[MATERIAL PROVIDED start]

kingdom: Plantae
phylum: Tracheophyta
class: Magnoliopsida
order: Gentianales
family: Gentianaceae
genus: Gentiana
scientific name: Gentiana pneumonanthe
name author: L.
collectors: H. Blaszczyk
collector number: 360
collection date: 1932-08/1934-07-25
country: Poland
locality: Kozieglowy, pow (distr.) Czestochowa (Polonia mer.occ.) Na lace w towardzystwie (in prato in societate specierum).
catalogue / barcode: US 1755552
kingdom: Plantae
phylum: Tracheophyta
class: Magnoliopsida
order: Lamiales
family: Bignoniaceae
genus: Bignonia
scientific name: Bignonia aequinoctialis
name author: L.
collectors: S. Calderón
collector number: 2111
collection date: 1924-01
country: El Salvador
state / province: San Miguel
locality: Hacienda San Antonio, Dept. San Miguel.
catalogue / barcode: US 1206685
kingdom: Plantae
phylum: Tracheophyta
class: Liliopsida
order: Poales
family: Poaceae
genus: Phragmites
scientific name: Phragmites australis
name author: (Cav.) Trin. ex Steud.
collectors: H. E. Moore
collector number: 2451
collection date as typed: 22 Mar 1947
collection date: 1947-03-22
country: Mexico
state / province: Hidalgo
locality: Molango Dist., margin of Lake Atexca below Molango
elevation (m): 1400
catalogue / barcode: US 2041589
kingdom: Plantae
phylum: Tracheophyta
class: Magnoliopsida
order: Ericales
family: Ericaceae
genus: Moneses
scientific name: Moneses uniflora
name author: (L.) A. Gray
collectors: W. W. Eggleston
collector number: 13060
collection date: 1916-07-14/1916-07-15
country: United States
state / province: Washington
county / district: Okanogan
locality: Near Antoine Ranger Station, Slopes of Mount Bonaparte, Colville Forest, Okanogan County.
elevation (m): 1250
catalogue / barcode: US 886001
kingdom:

[MATERIAL PROVIDED end]

→ **STATED TASK**
Set out all the lines above as a numbered list, leaving out any blank ones.

→ **SOLUTION TO THE PROBLEM**
1. kingdom: Plantae
2. phylum: Tracheophyta
3. class: Magnoliopsida
4. order: Gentianales
5. family: Gentianaceae
6. genus: Gentiana
7. scientific name: Gentiana pneumonanthe
8. name author: L.
9. collectors: H. Blaszczyk
10. collector number: 360
11. collection date: 1932-08/1934-07-25
12. country: Poland
13. locality: Kozieglowy, pow (distr.) Czestochowa (Polonia mer.occ.) Na lace w towardzystwie (in prato in societate specierum).
14. catalogue / barcode: US 1755552
15. kingdom: Plantae
16. phylum: Tracheophyta
17. class: Magnoliopsida
18. order: Lamiales
19. family: Bignoniaceae
20. genus: Bignonia
21. scientific name: Bignonia aequinoctialis
22. name author: L.
23. collectors: S. Calderón
24. collector number: 2111
25. collection date: 1924-01
26. country: El Salvador
27. state / province: San Miguel
28. locality: Hacienda San Antonio, Dept. San Miguel.
29. catalogue / barcode: US 1206685
30. kingdom: Plantae
31. phylum: Tracheophyta
32. class: Liliopsida
33. order: Poales
34. family: Poaceae
35. genus: Phragmites
36. scientific name: Phragmites australis
37. name author: (Cav.) Trin. ex Steud.
38. collectors: H. E. Moore
39. collector number: 2451
40. collection date as typed: 22 Mar 1947
41. collection date: 1947-03-22
42. country: Mexico
43. state / province: Hidalgo
44. locality: Molango Dist., margin of Lake Atexca below Molango
45. elevation (m): 1400
46. catalogue / barcode: US 2041589
47. kingdom: Plantae
48. phylum: Tracheophyta
49. class: Magnoliopsida
50. order: Ericales
51. family: Ericaceae
52. genus: Moneses
53. scientific name: Moneses uniflora
54. name author: (L.) A. Gray
55. collectors: W. W. Eggleston
56. collector number: 13060
57. collection date: 1916-07-14/1916-07-15
58. country: United States
59. state / province: Washington
60. county / district: Okanogan
61. locality: Near Antoine Ranger Station, Slopes of Mount Bonaparte, Colville Forest, Okanogan County.
62. elevation (m): 1250
63. catalogue / barcode: US 886001
64. kingdom:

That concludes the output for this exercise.